(Dataset entries)
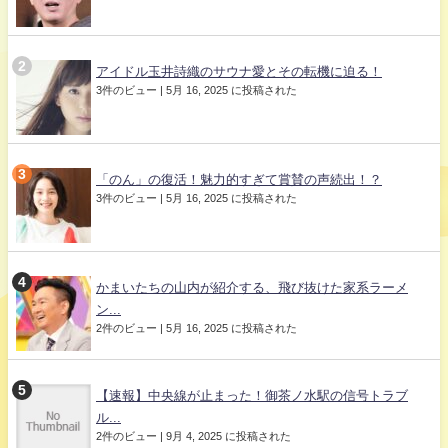
アイドル玉井詩織のサウナ愛とその転機に迫る！
3件のビュー
|
5月 16, 2025 に投稿された
「のん」の復活！魅力的すぎて賞賛の声続出！？
3件のビュー
|
5月 16, 2025 に投稿された
かまいたちの山内が紹介する、飛び抜けた家系ラーメ
ン...
2件のビュー
|
5月 16, 2025 に投稿された
【速報】中央線が止まった！御茶ノ水駅の信号トラブ
ル...
2件のビュー
|
9月 4, 2025 に投稿された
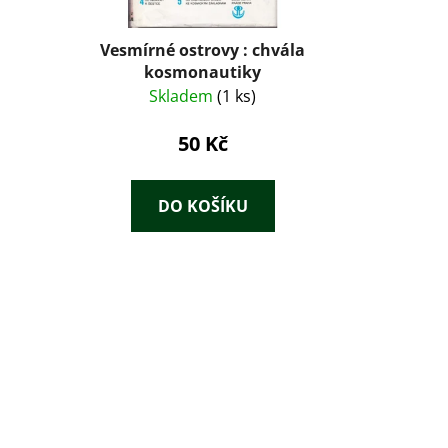
Vesmírné ostrovy : chvála
kosmonautiky
Skladem
(1 ks)
50 Kč
DO KOŠÍKU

### [Aim of the exercise]
A word-for-word copy of all the data is required, minus the pictures.

### [Response to this exercise]
アイドル玉井詩織のサウナ愛とその転機に迫る！
3件のビュー
|
5月 16, 2025 に投稿された
「のん」の復活！魅力的すぎて賞賛の声続出！？
3件のビュー
|
5月 16, 2025 に投稿された
かまいたちの山内が紹介する、飛び抜けた家系ラーメ
ン...
2件のビュー
|
5月 16, 2025 に投稿された
【速報】中央線が止まった！御茶ノ水駅の信号トラブ
ル...
2件のビュー
|
9月 4, 2025 に投稿された
Vesmírné ostrovy : chvála
kosmonautiky
Skladem
(1 ks)
50 Kč
DO KOŠÍKU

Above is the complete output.